Closed sokratisg closed 7 years ago
We know installations that serve ~60K metrics per second on ingest side.
3.0.7 wouldn't really work with Cyanite as we require more recent Cassandra for index (starting with 3.5, with SASI) and in-memory index won't really work exactly due to the promotion problem you have described.
I assume you're running in-memory index, is that right? Also, would be nice to see the config if possible and know which exactly version you're running.
Actually sorry for the typo, I am testing Cyanite with Cassandra 3.7.
Bellow is the cyanite configuration I've been using so far:
logging:
level: debug
console: true
files:
- "/opt/cyanite/log/cyanite.log"
overrides:
io.cyanite: "debug"
drift:
type: no-op
input:
- type: "carbon"
port: 2003
host: 127.0.0.1
api:
port: 8080
host: 0.0.0.0
store:
keyspace: "metric"
cluster: 127.0.0.1
index:
type: cassandra
cluster: 127.0.0.1
queues:
defaults:
ingestq:
pool-size: 100
queue-capacity: 2000000
writeq:
pool-size: 100
queue-capacity: 2000000
engine:
rules:
'^carbon\..*': [ "10s:1d", "5m:7d", "15m:30d" ]
default: [ "60s:1d" ]
And here is how I start cyanite
java \
-server \
-ea \
-Xms2G \
-Xmx2G \
-XX:+UseCompressedOops \
-XX:+UseFastAccessorMethods \
-Djava.net.preferIPv4Stack=true \
-Xloggc:/opt/cyanite/log/gc.log \
-XX:+PrintGCDetails \
-XX:+PrintGCDateStamps \
-XX:+PrintHeapAtGC \
-XX:+PrintTenuringDistribution \
-XX:+PrintGCApplicationStoppedTime \
-XX:+PrintPromotionFailure \
-XX:+UseGCLogFileRotation \
-XX:NumberOfGCLogFiles=5 \
-XX:GCLogFileSize=10M \
-Dcom.sun.management.jmxremote \
-Dcom.sun.management.jmxremote.port=9999 \
-Dcom.sun.management.jmxremote.rmi.port=9999 \
-Dcom.sun.management.jmxremote.ssl=false \
-Dcom.sun.management.jmxremote.authenticate=false \
-XX:+UseG1GC \
-XX:MaxGCPauseMillis=200 \
-XX:ParallelGCThreads=8 \
-XX:ConcGCThreads=8 \
-XX:+AlwaysPreTouch \
-jar /opt/cyanite/bin/cyanite-0.5.1-standalone.jar \
-f /opt/cyanite/etc/config.yml
Thank you.

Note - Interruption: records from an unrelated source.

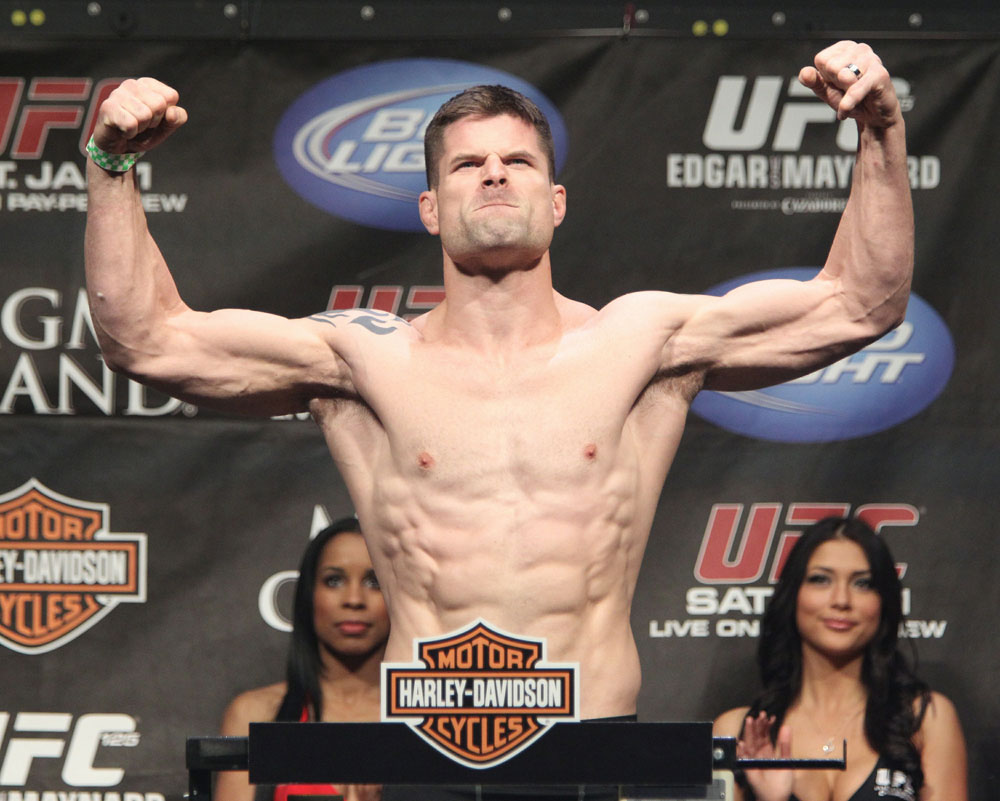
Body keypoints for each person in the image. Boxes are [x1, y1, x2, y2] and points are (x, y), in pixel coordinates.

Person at [85, 40, 913, 721]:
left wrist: (881, 130)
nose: (493, 173)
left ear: (556, 202)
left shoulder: (642, 342)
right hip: (427, 745)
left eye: (517, 160)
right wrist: (109, 164)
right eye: (467, 164)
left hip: (589, 738)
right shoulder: (363, 359)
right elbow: (148, 342)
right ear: (429, 207)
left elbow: (859, 303)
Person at [713, 517, 967, 801]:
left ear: (884, 601)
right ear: (793, 594)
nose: (841, 600)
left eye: (863, 584)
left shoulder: (925, 720)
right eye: (821, 580)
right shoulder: (735, 732)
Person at [216, 517, 388, 801]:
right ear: (309, 594)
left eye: (374, 582)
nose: (354, 599)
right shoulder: (255, 715)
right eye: (334, 581)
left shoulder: (432, 722)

Could you also tell me which branch / RSA you built your 0.5.1
jar from?
cyanite# git branch
* (detached from 7cef5e7)
master
Couldn't use the latest snapshot as it caused "Queue full" messages instant on startup.
"Queue full" messages on startup mostly mean that messages were dropped in order to avoid node crash, which only means you have to increase your queue size in config:
queue:
queue-capacity: 1048576
(or any larger power of two).
This would (usually) be enough to handle load of 10-20K events per second without building up too big of a backlog.

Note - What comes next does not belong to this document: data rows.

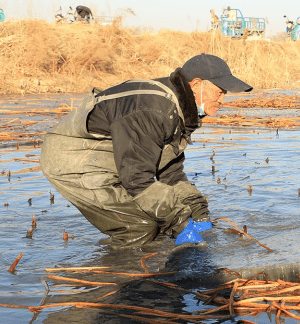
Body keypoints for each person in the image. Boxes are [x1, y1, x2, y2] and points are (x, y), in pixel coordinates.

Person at [41, 54, 252, 248]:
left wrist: (198, 213)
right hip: (74, 160)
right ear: (197, 85)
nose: (223, 100)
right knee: (140, 228)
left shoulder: (179, 110)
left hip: (115, 160)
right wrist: (180, 223)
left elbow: (170, 171)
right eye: (220, 92)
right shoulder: (153, 110)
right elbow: (137, 179)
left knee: (160, 221)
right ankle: (124, 280)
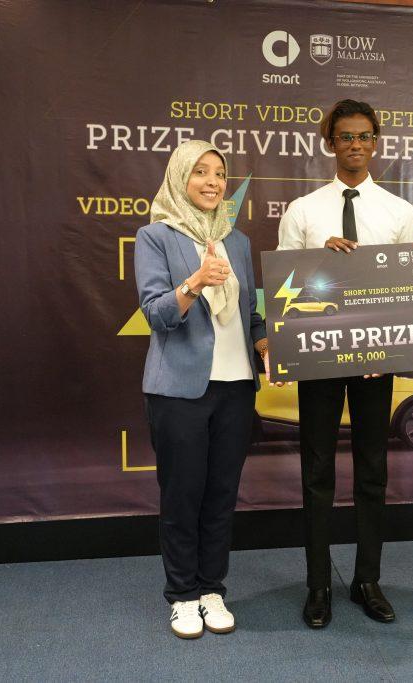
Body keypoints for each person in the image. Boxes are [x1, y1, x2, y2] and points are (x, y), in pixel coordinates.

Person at [277, 99, 413, 628]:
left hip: (375, 362)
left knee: (372, 470)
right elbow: (284, 289)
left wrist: (394, 353)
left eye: (363, 136)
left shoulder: (400, 213)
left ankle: (367, 580)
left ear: (375, 142)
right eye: (345, 136)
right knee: (317, 471)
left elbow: (405, 294)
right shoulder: (303, 211)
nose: (354, 145)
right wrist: (318, 259)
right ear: (329, 143)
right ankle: (318, 585)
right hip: (317, 357)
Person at [135, 141, 268, 639]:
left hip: (237, 387)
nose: (212, 182)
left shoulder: (238, 241)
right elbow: (156, 313)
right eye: (200, 172)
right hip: (179, 390)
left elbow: (250, 313)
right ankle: (182, 595)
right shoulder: (155, 236)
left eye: (219, 173)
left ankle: (212, 589)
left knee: (221, 494)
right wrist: (195, 282)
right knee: (182, 495)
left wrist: (265, 342)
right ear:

I agree default capacity is unreasonably small. Sorry about that, I'll fix that on master.
I've ran a long-running stress test and over the course of 4 days I did not notice any memory leak: after major GC memory goes back to normal.
If you generate new metric name every time, this may cause cyanite to OOM, since we do not have a notion of expiring metrics (yet) and do not GC metrics. For reasonable stress with realistic graphite loads you could use graphite-stresser
.
I'm happy to help, but I do not have enough information to debug this memory leak.
The stress test was run using soakTest which I think generates a lot of different metrics (or not?). Can you confirm whether the test scenario was wrong compared to current code?
I can't really confirm since I do not really know what the test scenario was...
soakTest script included in your repo with varying mpm 10000-30000 but problem remained the same.
Sorry, I can not reproduce the problem. We have instances running for weeks stably without OOM. You can use flight recorder to profile the heap and learn which objects are causing the problem.
But once again, if you're not running the latest master, I can't really help and/or debug on the diverged code.
Configuration fixed, can't reproduce on master. Closing together with #252
We are currently evaluating Cyanite as our main carbon backend for production use.
Tried running latest releases which seems to deprecate Elasticsearch indexing in favor of Cassandra which actually seems pretty cool (one less dependency). All soakTest runs have been done using latest (master) release + Cassandra 3.0.7 (Datastax package).
Unfortunately it seems that we're on the same situation as described in this issue comment. Constant increase of JVM's Old Gen until Cyanite becomes unresponsive.
Tried different GC scenarios, different soakTest mpm (10000 up to 30000), different heap sizes, different queue size settings in conf.yml but always the same result.
Is anyone else running Cyanite in production and if yes, what is your metric volume and your setup settings?